Excerpted records Block Start
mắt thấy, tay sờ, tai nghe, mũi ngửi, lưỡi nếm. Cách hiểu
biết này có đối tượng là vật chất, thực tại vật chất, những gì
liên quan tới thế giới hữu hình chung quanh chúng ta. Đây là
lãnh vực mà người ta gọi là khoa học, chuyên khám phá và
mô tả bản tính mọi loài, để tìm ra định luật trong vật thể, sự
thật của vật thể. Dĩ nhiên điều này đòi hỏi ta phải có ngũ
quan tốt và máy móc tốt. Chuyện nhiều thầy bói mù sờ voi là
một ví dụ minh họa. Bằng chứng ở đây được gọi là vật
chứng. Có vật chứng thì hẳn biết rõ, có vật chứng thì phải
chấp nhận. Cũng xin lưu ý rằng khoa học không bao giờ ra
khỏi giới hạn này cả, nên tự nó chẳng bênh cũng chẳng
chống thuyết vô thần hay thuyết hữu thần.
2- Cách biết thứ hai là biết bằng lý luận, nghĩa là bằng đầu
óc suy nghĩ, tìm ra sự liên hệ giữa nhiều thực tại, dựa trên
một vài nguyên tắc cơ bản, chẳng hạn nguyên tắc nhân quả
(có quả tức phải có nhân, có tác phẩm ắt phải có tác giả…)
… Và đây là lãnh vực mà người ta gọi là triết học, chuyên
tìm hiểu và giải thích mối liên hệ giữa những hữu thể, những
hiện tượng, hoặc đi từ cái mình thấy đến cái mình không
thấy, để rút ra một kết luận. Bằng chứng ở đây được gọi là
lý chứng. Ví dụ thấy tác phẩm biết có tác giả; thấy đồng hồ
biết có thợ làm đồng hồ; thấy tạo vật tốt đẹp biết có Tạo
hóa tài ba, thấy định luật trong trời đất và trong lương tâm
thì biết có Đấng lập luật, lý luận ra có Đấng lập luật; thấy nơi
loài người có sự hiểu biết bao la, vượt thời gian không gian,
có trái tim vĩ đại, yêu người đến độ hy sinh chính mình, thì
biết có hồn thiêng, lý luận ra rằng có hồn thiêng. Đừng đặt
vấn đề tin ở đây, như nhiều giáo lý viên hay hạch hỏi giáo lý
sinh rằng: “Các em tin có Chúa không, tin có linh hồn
Excerpted records Block End
Each line from the one with "biết này có" through the end of the entries above must be set down exactly, both end lines included, and no other line may appear.

## [Answer box]
biết này có đối tượng là vật chất, thực tại vật chất, những gì
liên quan tới thế giới hữu hình chung quanh chúng ta. Đây là
lãnh vực mà người ta gọi là khoa học, chuyên khám phá và
mô tả bản tính mọi loài, để tìm ra định luật trong vật thể, sự
thật của vật thể. Dĩ nhiên điều này đòi hỏi ta phải có ngũ
quan tốt và máy móc tốt. Chuyện nhiều thầy bói mù sờ voi là
một ví dụ minh họa. Bằng chứng ở đây được gọi là vật
chứng. Có vật chứng thì hẳn biết rõ, có vật chứng thì phải
chấp nhận. Cũng xin lưu ý rằng khoa học không bao giờ ra
khỏi giới hạn này cả, nên tự nó chẳng bênh cũng chẳng
chống thuyết vô thần hay thuyết hữu thần.
2- Cách biết thứ hai là biết bằng lý luận, nghĩa là bằng đầu
óc suy nghĩ, tìm ra sự liên hệ giữa nhiều thực tại, dựa trên
một vài nguyên tắc cơ bản, chẳng hạn nguyên tắc nhân quả
(có quả tức phải có nhân, có tác phẩm ắt phải có tác giả…)
… Và đây là lãnh vực mà người ta gọi là triết học, chuyên
tìm hiểu và giải thích mối liên hệ giữa những hữu thể, những
hiện tượng, hoặc đi từ cái mình thấy đến cái mình không
thấy, để rút ra một kết luận. Bằng chứng ở đây được gọi là
lý chứng. Ví dụ thấy tác phẩm biết có tác giả; thấy đồng hồ
biết có thợ làm đồng hồ; thấy tạo vật tốt đẹp biết có Tạo
hóa tài ba, thấy định luật trong trời đất và trong lương tâm
thì biết có Đấng lập luật, lý luận ra có Đấng lập luật; thấy nơi
loài người có sự hiểu biết bao la, vượt thời gian không gian,
có trái tim vĩ đại, yêu người đến độ hy sinh chính mình, thì
biết có hồn thiêng, lý luận ra rằng có hồn thiêng. Đừng đặt
vấn đề tin ở đây, như nhiều giáo lý viên hay hạch hỏi giáo lý
sinh rằng: “Các em tin có Chúa không, tin có linh hồn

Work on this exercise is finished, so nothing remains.